_ASSIGNMENT_.
Every line below should be repeated exactly as written.

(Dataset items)
*** Block opens ***

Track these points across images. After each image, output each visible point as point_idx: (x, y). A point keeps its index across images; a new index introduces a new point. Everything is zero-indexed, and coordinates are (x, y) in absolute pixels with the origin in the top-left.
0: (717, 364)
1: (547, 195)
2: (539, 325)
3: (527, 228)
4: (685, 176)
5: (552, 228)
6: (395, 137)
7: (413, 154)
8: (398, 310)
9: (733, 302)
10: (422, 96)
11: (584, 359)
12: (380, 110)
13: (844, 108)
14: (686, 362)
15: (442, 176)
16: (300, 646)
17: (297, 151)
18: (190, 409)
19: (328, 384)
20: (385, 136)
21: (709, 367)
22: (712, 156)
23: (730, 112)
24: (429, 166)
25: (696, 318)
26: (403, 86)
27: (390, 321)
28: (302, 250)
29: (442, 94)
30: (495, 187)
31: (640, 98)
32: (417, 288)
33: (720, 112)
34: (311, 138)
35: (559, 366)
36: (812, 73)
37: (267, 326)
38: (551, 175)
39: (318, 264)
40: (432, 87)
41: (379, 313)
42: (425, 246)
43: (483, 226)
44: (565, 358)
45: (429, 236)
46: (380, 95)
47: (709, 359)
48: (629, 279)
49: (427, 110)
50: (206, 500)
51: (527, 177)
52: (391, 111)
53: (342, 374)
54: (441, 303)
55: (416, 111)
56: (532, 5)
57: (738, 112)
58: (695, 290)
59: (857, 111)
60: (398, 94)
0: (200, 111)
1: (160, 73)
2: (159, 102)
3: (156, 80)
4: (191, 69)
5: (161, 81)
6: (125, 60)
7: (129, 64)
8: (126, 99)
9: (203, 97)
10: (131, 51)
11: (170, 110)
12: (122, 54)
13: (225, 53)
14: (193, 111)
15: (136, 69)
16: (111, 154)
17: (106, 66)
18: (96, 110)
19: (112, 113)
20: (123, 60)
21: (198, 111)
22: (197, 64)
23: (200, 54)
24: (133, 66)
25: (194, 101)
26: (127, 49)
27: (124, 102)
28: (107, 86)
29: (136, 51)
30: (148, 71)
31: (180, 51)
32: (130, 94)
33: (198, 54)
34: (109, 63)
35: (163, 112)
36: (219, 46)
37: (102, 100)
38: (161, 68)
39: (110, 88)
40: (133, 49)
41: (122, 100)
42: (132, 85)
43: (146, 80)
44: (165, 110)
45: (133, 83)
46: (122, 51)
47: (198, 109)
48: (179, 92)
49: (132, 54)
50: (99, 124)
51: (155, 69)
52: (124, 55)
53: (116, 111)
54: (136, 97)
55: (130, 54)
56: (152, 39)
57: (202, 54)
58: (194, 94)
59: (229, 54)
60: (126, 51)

*** Block closes ***

_OUTPUT OF THE EXERCISE_.
Track these points across images. After each image, output each visible point as point_idx: (x, y). A point keeps its index across images; a new index introduces a new point. Everything is zero-indexed, and coordinates are (x, y) in absolute pixels with the origin in the top-left.
0: (717, 364)
1: (547, 195)
2: (539, 325)
3: (527, 228)
4: (685, 176)
5: (552, 228)
6: (395, 137)
7: (413, 154)
8: (398, 310)
9: (733, 302)
10: (422, 96)
11: (584, 359)
12: (380, 110)
13: (844, 108)
14: (686, 362)
15: (442, 176)
16: (300, 646)
17: (297, 151)
18: (190, 409)
19: (328, 384)
20: (385, 136)
21: (709, 367)
22: (712, 156)
23: (730, 112)
24: (429, 166)
25: (696, 318)
26: (403, 86)
27: (390, 321)
28: (302, 250)
29: (442, 94)
30: (495, 187)
31: (640, 98)
32: (417, 288)
33: (720, 112)
34: (311, 138)
35: (559, 366)
36: (812, 73)
37: (267, 326)
38: (551, 175)
39: (318, 264)
40: (432, 87)
41: (379, 313)
42: (425, 246)
43: (483, 226)
44: (565, 358)
45: (429, 236)
46: (380, 95)
47: (709, 359)
48: (629, 279)
49: (427, 110)
50: (206, 500)
51: (527, 177)
52: (391, 111)
53: (342, 374)
54: (441, 303)
55: (416, 111)
56: (532, 5)
57: (738, 112)
58: (695, 290)
59: (857, 111)
60: (398, 94)
0: (200, 111)
1: (160, 73)
2: (159, 102)
3: (156, 80)
4: (191, 69)
5: (161, 81)
6: (125, 60)
7: (129, 64)
8: (126, 99)
9: (203, 97)
10: (131, 51)
11: (170, 110)
12: (122, 54)
13: (225, 53)
14: (193, 111)
15: (136, 69)
16: (111, 154)
17: (106, 66)
18: (96, 110)
19: (112, 113)
20: (123, 60)
21: (198, 111)
22: (197, 64)
23: (200, 54)
24: (133, 66)
25: (194, 101)
26: (127, 49)
27: (124, 102)
28: (107, 86)
29: (136, 51)
30: (148, 71)
31: (180, 51)
32: (130, 94)
33: (198, 54)
34: (109, 63)
35: (163, 112)
36: (219, 46)
37: (102, 100)
38: (161, 68)
39: (110, 88)
40: (133, 49)
41: (122, 100)
42: (132, 85)
43: (146, 80)
44: (165, 110)
45: (133, 83)
46: (122, 51)
47: (198, 109)
48: (179, 92)
49: (132, 54)
50: (99, 124)
51: (155, 69)
52: (124, 55)
53: (116, 111)
54: (136, 97)
55: (130, 54)
56: (152, 39)
57: (202, 54)
58: (194, 94)
59: (229, 54)
60: (126, 51)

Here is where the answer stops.